2. We're very wedded to a human view of the universe even in the context of a fantasy game. During summer if you're hiking around the Northumberland countryside you can't move for pheasants. They've all been set loose by game-keepers on local country estates so they can fatten up ready to be shot - 30 million of the poor bastards nationally each year, it seems.
I've been comings across pheasants constantly in all my time hiking this area of the country, but the question has never occurred to me before: what kind of creatures would storm giant game-keepers release every year to hunt? I'm caught up in thinking of the wilderness from a human perspective - human use, and human scale. Horizons need to be expanded.

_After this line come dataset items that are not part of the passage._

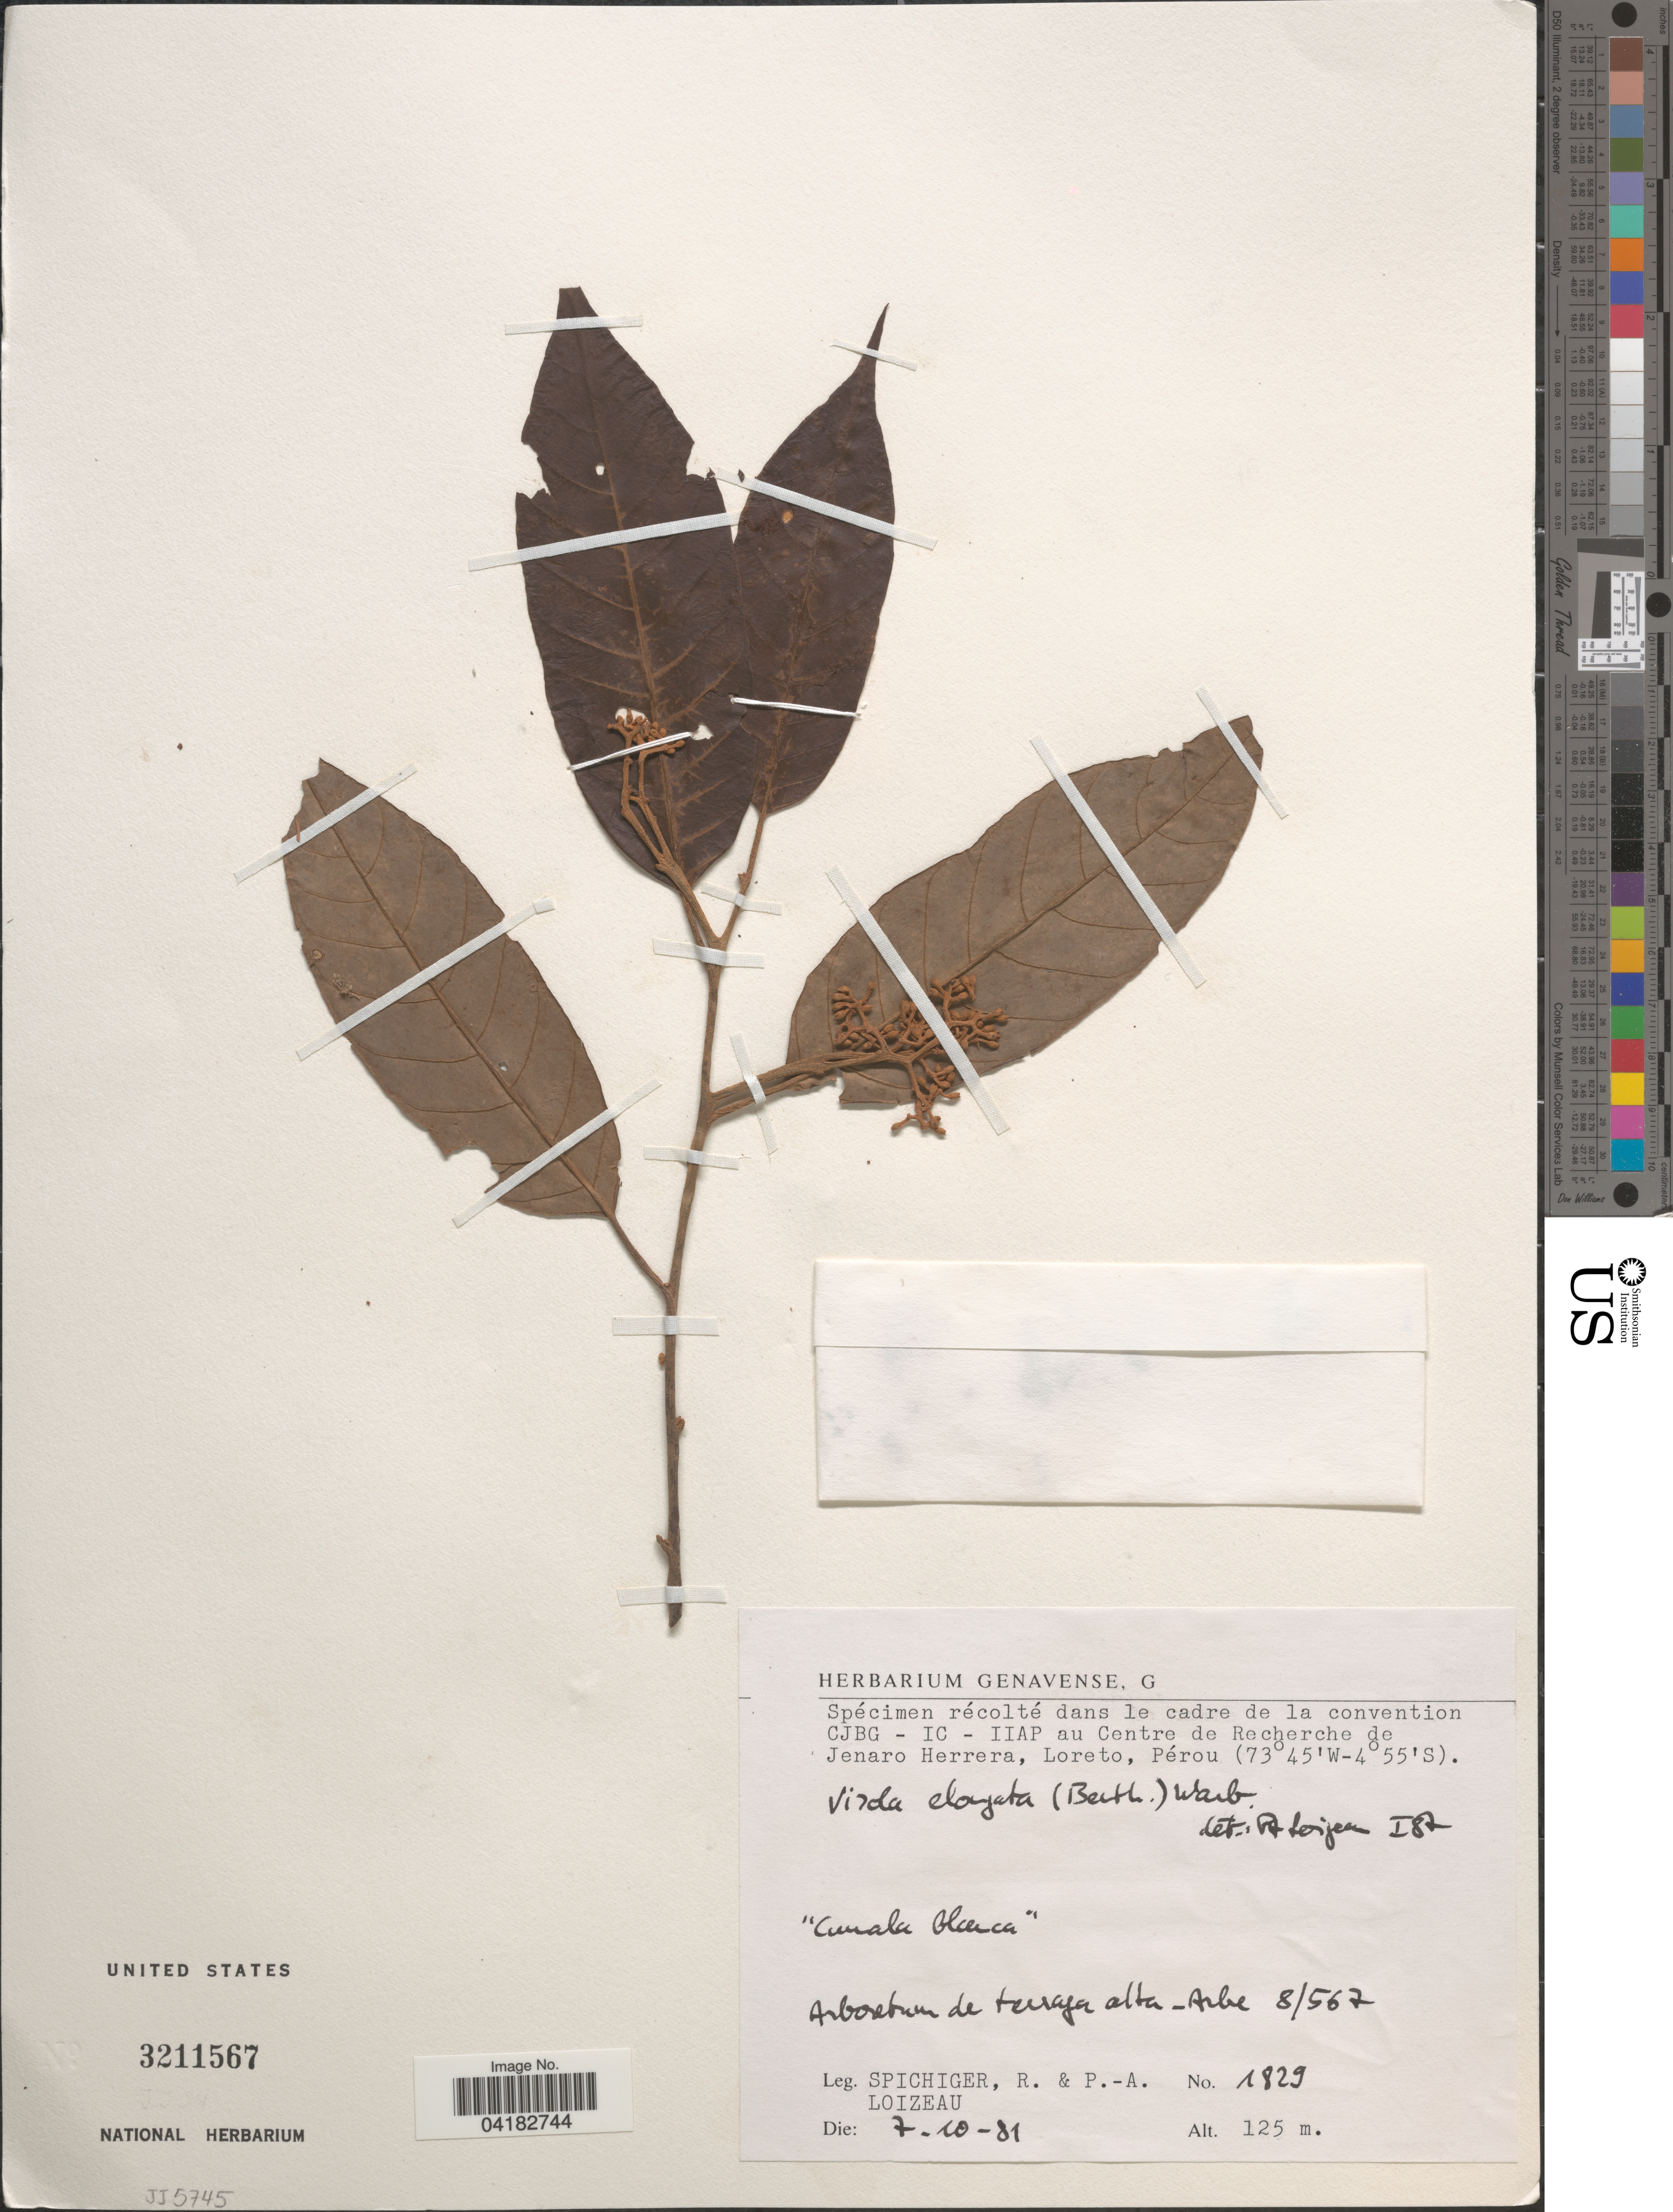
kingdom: Plantae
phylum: Tracheophyta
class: Magnoliopsida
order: Magnoliales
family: Myristicaceae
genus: Virola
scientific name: Virola elongata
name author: (Benth.) Warb.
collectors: R. Spichiger & P. Loizeau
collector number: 1829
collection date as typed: Transcribed d/m/y: 7/10/81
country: Peru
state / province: Loreto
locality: Spécimen récolté dans le cadre de la convention CJBG-IC-IIAP au Centre de Recherche de Jenaro Herrera. Arboretum de terraja alta-Arbre 8/567.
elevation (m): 125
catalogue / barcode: US 3211567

3. A big element of making wilderness adventure exciting has to revolve around accurately representing how tough it can be out there. The other day I was watching a Natural World documentary about the Scottish Highlands; the narrator quite blithely stated that lots of deer die in the Western Highlands during spring because they've been rained on so much over the winter that they are critically weakened and die of exposure. And that's deer, who you'd think would be reasonably well equipped to deal with the elements. Imagine being a medieval person travelling through that sort of environment. There's a reason our ancestors didn't get about much.